• **WHAT IS BEING ASKED**
Extract verbatim every line from the one containing "ring tip: (560, 33)" to the final line of the records below, inclusive, and exclude all pictures.

• **RECORDS FOR PROCESSING**

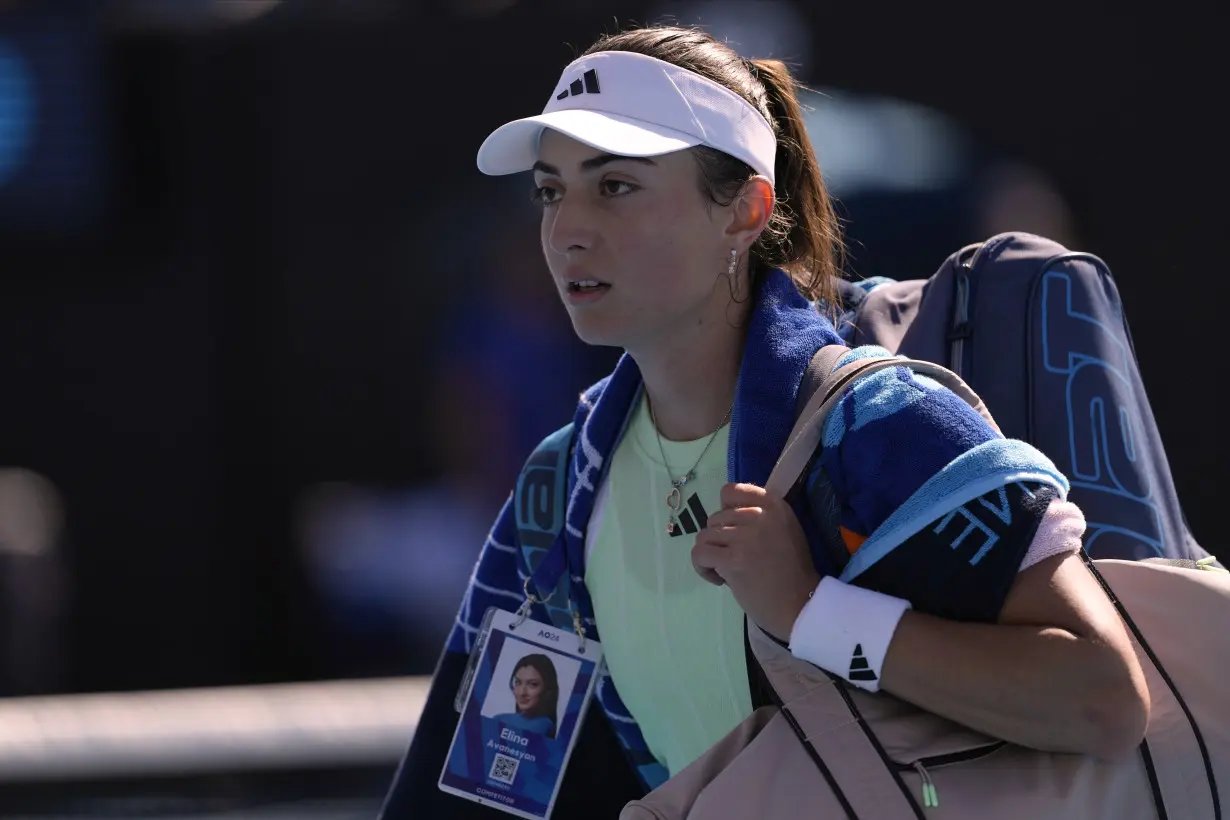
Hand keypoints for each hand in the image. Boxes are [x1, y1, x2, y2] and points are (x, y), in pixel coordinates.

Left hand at [691, 483, 821, 640]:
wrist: (801, 604)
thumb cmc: (792, 572)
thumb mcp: (785, 529)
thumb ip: (760, 516)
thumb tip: (726, 513)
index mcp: (774, 504)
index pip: (731, 491)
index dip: (725, 511)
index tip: (733, 530)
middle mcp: (759, 514)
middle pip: (715, 518)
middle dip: (720, 540)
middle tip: (736, 560)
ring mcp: (745, 536)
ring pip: (704, 536)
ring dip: (711, 555)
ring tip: (727, 571)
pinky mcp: (732, 559)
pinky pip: (699, 553)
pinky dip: (702, 567)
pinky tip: (719, 579)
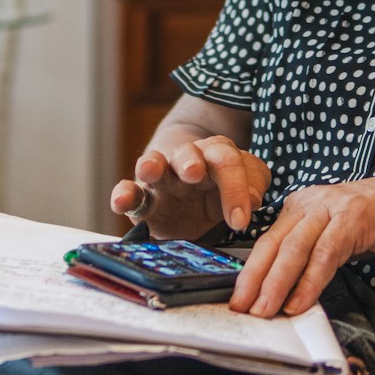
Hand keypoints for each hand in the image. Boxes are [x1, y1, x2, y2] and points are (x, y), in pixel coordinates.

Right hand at [109, 136, 270, 241]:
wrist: (190, 186)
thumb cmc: (220, 185)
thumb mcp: (243, 183)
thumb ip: (252, 185)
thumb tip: (254, 199)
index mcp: (215, 155)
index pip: (227, 162)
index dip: (235, 189)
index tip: (241, 220)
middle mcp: (186, 161)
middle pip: (188, 155)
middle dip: (190, 162)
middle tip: (194, 172)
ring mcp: (161, 177)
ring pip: (154, 164)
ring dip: (151, 166)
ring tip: (149, 170)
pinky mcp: (143, 198)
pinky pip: (130, 192)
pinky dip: (123, 195)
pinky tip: (120, 202)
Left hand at [229, 175, 374, 317]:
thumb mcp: (333, 236)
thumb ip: (310, 255)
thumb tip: (283, 292)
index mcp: (300, 208)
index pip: (266, 242)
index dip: (249, 272)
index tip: (237, 300)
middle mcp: (310, 203)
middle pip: (273, 244)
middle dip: (254, 279)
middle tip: (241, 308)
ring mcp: (332, 208)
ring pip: (295, 248)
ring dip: (277, 284)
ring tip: (265, 310)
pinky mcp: (354, 219)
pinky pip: (326, 254)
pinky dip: (310, 281)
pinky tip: (300, 302)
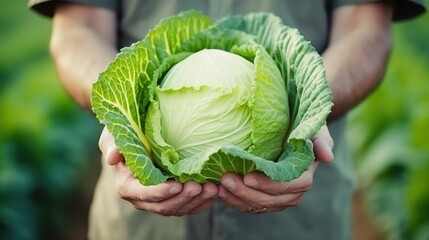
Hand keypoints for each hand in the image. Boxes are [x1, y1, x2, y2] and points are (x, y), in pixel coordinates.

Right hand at [98, 127, 217, 215]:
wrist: (137, 141)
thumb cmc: (124, 136)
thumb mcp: (113, 136)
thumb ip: (112, 145)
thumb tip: (112, 156)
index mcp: (128, 187)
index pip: (144, 194)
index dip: (160, 192)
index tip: (176, 184)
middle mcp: (143, 199)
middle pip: (164, 206)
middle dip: (183, 198)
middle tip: (199, 186)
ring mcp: (160, 201)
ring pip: (179, 208)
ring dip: (197, 201)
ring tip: (212, 188)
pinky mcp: (174, 199)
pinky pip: (189, 206)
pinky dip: (203, 202)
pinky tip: (215, 192)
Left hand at [218, 125, 333, 212]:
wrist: (290, 133)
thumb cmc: (302, 128)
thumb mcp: (315, 129)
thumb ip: (320, 140)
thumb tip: (327, 156)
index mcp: (304, 177)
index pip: (289, 186)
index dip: (269, 185)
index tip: (249, 177)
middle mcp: (292, 192)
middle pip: (269, 201)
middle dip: (246, 193)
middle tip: (225, 179)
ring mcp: (276, 198)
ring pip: (256, 206)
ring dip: (236, 198)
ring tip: (218, 186)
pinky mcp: (261, 198)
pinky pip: (247, 205)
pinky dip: (232, 200)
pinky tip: (217, 191)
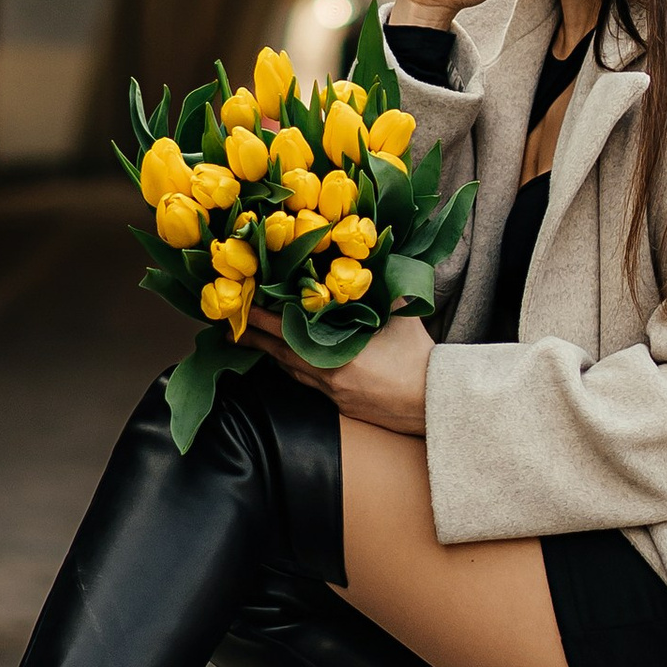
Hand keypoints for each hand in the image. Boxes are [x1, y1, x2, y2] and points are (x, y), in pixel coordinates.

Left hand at [248, 302, 431, 434]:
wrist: (435, 404)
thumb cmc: (419, 359)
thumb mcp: (400, 317)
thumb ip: (381, 290)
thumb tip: (371, 261)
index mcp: (338, 355)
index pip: (289, 333)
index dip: (264, 320)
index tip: (243, 307)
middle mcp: (328, 377)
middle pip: (281, 356)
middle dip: (255, 340)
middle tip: (232, 326)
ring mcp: (333, 394)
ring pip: (293, 371)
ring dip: (272, 354)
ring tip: (253, 339)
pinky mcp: (340, 405)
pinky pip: (308, 383)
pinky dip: (294, 367)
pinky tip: (288, 358)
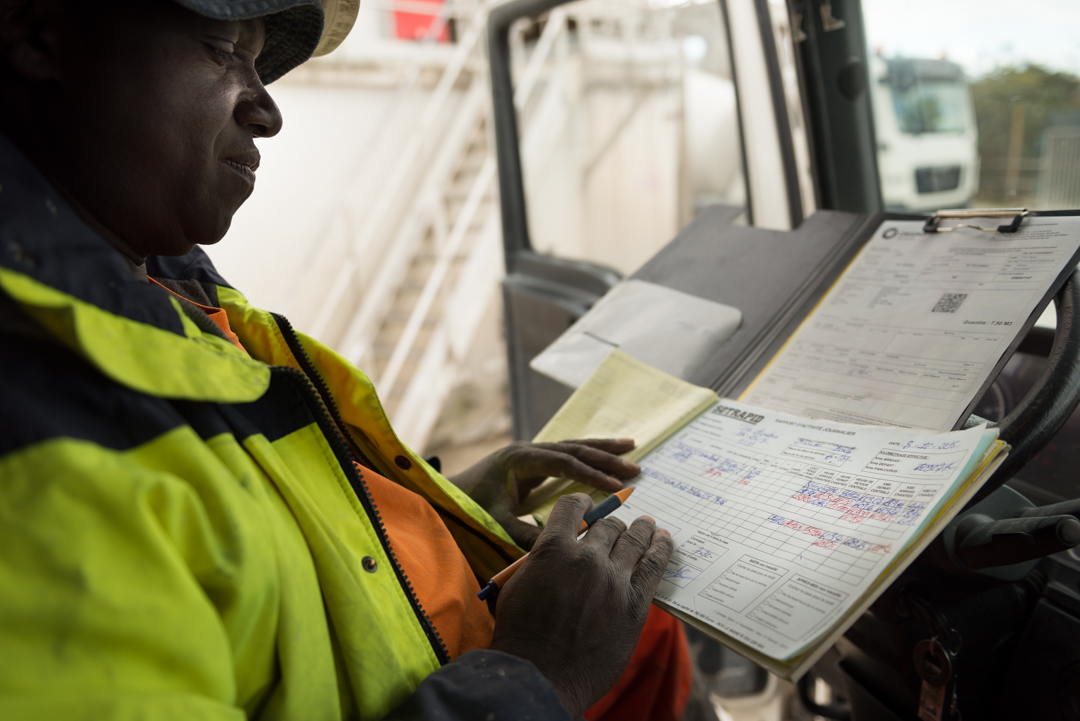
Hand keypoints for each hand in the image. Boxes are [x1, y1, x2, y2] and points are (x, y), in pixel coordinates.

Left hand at [448, 439, 640, 547]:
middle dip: (605, 457)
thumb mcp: (495, 525)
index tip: (617, 487)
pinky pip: (565, 456)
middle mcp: (526, 450)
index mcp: (519, 460)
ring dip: (601, 449)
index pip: (564, 463)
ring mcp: (528, 454)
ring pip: (572, 446)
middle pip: (573, 448)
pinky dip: (587, 457)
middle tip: (636, 467)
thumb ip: (526, 536)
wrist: (439, 498)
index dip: (591, 475)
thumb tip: (564, 548)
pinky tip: (604, 457)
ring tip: (631, 449)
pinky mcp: (529, 464)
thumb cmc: (464, 510)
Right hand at [489, 493, 673, 715]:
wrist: (539, 674)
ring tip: (648, 525)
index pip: (573, 507)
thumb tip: (561, 549)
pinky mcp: (634, 604)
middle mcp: (586, 557)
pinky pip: (654, 567)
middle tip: (617, 527)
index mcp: (553, 548)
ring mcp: (613, 580)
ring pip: (634, 541)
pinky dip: (661, 550)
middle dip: (612, 524)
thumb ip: (542, 561)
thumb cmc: (521, 634)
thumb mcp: (519, 584)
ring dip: (641, 530)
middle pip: (608, 525)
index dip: (582, 503)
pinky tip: (664, 541)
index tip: (589, 506)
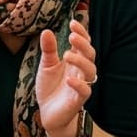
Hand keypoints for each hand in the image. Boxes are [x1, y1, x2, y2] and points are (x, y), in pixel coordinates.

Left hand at [36, 21, 96, 136]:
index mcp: (74, 60)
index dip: (81, 33)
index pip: (82, 44)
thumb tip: (46, 31)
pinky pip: (85, 91)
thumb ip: (48, 50)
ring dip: (80, 61)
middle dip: (83, 44)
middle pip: (90, 54)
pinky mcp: (78, 100)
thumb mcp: (46, 66)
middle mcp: (80, 71)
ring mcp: (81, 84)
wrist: (48, 113)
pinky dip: (79, 84)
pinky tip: (69, 79)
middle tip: (71, 36)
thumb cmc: (50, 88)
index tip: (73, 23)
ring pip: (90, 71)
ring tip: (66, 56)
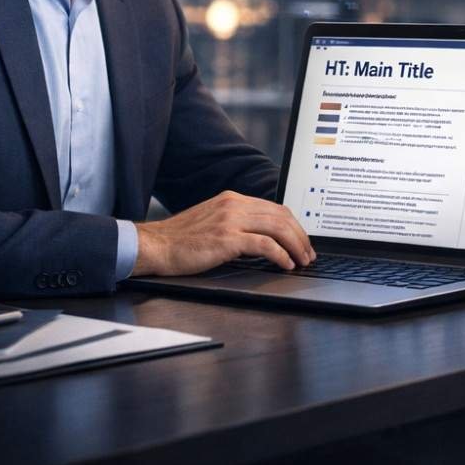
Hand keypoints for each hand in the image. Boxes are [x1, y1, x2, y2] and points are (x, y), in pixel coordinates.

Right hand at [131, 190, 314, 276]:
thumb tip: (262, 237)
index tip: (301, 241)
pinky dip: (280, 255)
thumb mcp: (212, 221)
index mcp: (232, 199)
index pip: (274, 208)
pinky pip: (264, 244)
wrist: (156, 246)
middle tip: (309, 254)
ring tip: (302, 261)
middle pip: (281, 216)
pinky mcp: (227, 239)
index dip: (293, 225)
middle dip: (300, 236)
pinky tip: (286, 265)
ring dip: (295, 246)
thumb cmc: (180, 240)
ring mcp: (230, 220)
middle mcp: (234, 205)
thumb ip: (236, 223)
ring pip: (277, 227)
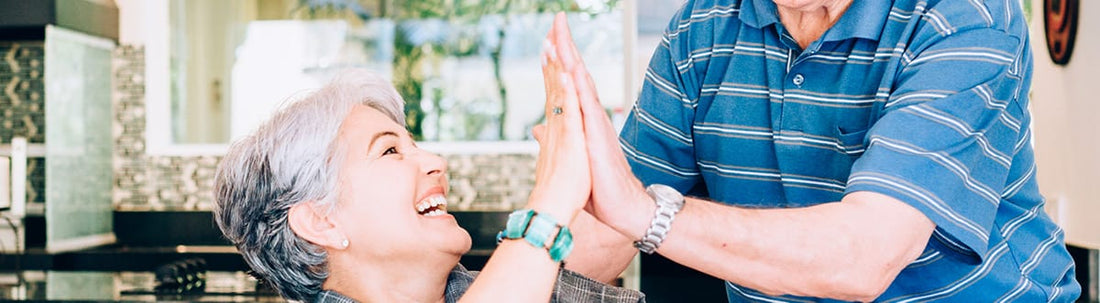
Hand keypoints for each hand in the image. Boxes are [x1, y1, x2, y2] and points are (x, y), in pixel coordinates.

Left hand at [528, 13, 591, 223]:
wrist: (621, 206)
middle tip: (556, 21)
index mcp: (581, 121)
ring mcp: (595, 123)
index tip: (547, 38)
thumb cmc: (598, 186)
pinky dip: (579, 85)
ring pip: (581, 82)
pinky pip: (587, 105)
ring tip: (560, 33)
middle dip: (565, 46)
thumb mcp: (569, 157)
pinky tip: (573, 67)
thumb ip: (556, 138)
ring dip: (571, 57)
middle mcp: (589, 116)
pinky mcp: (597, 136)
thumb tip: (539, 127)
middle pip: (575, 74)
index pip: (567, 83)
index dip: (556, 60)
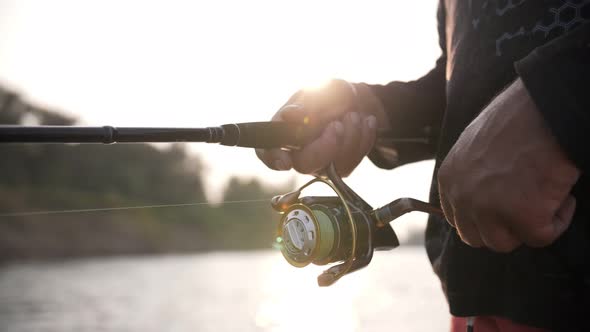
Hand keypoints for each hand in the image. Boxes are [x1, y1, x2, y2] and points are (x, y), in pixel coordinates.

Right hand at [256, 79, 388, 175]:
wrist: (353, 99)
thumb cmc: (327, 94)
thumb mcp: (317, 91)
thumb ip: (304, 104)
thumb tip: (290, 115)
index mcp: (282, 133)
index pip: (266, 152)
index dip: (272, 158)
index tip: (284, 160)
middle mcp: (297, 153)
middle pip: (304, 164)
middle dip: (324, 146)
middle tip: (337, 124)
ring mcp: (319, 163)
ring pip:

• **RESULT OF THE TASK**
ring tip: (560, 33)
middle dip: (565, 46)
thumb mcp: (569, 157)
pinky tip: (573, 67)
thumb ip: (556, 138)
ring dip: (571, 57)
middle mcp: (589, 116)
pinky mcp: (597, 136)
thumb tip: (539, 127)
middle pip: (575, 74)
index pip: (567, 83)
index dip: (556, 60)
Hand keypoints for each hand in the image. Boxes are [x1, y1, x2, y2] and points are (x, y), in pixel coordinates.

Right hand at [256, 79, 388, 175]:
wrist: (353, 99)
thumb cmc: (327, 94)
thumb mcp: (317, 91)
thumb ip: (304, 104)
thumb tip: (290, 115)
index mcp: (282, 133)
index pip: (266, 152)
index dip: (272, 158)
index tip: (284, 160)
middle mcp: (297, 153)
middle pip: (304, 164)
middle dip: (324, 146)
middle tip: (337, 124)
ring mcp: (319, 163)
ring pip:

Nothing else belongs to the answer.